The Hanbali school (Arabic: المذهب الحنبلي‎‎) is one of the four orthodox Sunni Islamic schools of jurisprudence (fiqh). It is named after the Iraqi scholar Ahmad ibn Hanbal (d. 855), and was institutionalized by his students. The Hanbali madhhab is the smallest of four major Sunni schools, the others being the Hanafi, Maliki and Shafi'i.

Hanbali school derives Sharia predominantly from the Quran, the Hadiths (sayings and customs of Muhammad), and the views of Sahabah (Muhammad's companions). In cases where there is no clear answer in sacred texts of Islam, the Hanbali school does not accept jurist discretion or customs of a community as a sound basis to derive Islamic law, a method that Hanafi and Maliki Sunni fiqhs accept. Hanbali school is the strict traditionalist school of jurisprudence in Sunni Islam. It is found primarily in Saudi Arabia and Qatar, where it is the official fiqh. Hanbali followers are the demographic majority in four emirates of UAE (Sharjah, Umm al-Quwain, Ras al-Khaimah and Ajman). Large minorities of Hanbali followers are also found in Bahrain, Oman and Yemen and within Iraqi and Jordanian bedouins.

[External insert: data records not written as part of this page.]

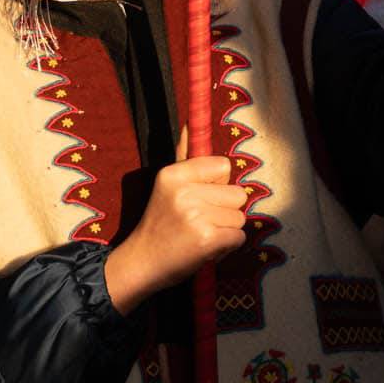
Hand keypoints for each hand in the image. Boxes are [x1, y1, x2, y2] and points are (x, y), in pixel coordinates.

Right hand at [103, 156, 247, 313]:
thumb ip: (185, 154)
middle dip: (225, 209)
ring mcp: (196, 217)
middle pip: (237, 193)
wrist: (144, 262)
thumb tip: (191, 121)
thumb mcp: (167, 184)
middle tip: (200, 219)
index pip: (223, 166)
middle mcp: (184, 192)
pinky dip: (227, 246)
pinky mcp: (207, 240)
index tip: (200, 195)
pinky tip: (206, 247)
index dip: (218, 183)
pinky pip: (239, 237)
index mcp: (173, 174)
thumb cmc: (161, 221)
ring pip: (240, 217)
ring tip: (201, 233)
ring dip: (226, 229)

The Hanbali school experienced a reformation in the Wahhabi-Salafist movement. Historically the school was small; during the 18th to early-20th century Muhammad ibn Abd al-Wahhab and Al Saud greatly aided its propagation around the world by way of their interpretation of the school's teachings. As a result of this, the school's name has became a controversial one in certain quarters of the Islamic world today due to the influence it is believed by some to have had upon Salafism and Wahhabism, both of which cite Ibn Hanbal as a principal influence along with the thirteenth-century Hanbali reformer Ibn Taymiyyah. However, it has been argued that Ibn Hanbal's own beliefs actually played "no real part in the establishment of the central doctrines of Wahhabism," especially as there is evidence that the medieval "Hanbalite authorities had doctrinal concerns very different from those of the Wahhabis," rich as medieval Hanbali literature is in references to saints, grave visitation, miracles, and relics. Historically, the Hanbali school was treated as simply another valid interpretation of Islamic law, and many prominent medieval Sufis, such as Abdul Qadir Jilani, were Hanbali jurists and venerated mystics at the same time. While it is true that certain medieval Hanbali reformers such as Ibn Taymiyyah and Ibn Qayyim al-Jawziyyah did criticize aspects of classical Sunni tradition (of which Sufism had become an integral part), such as the veneration of the tombs of saints, neither of them ever rejected Sufism as such nor did they reject the idea that the belief in saints was a valid aspect of orthodox Sunni thought. However, even these two figures, both of whom were far more appreciative of Sufism than present-day Salafism, were nevertheless treated as iconoclastic exceptions in the Hanbali school during that time period, due to Hanbalism's particular closeness to Sufism during the medieval era.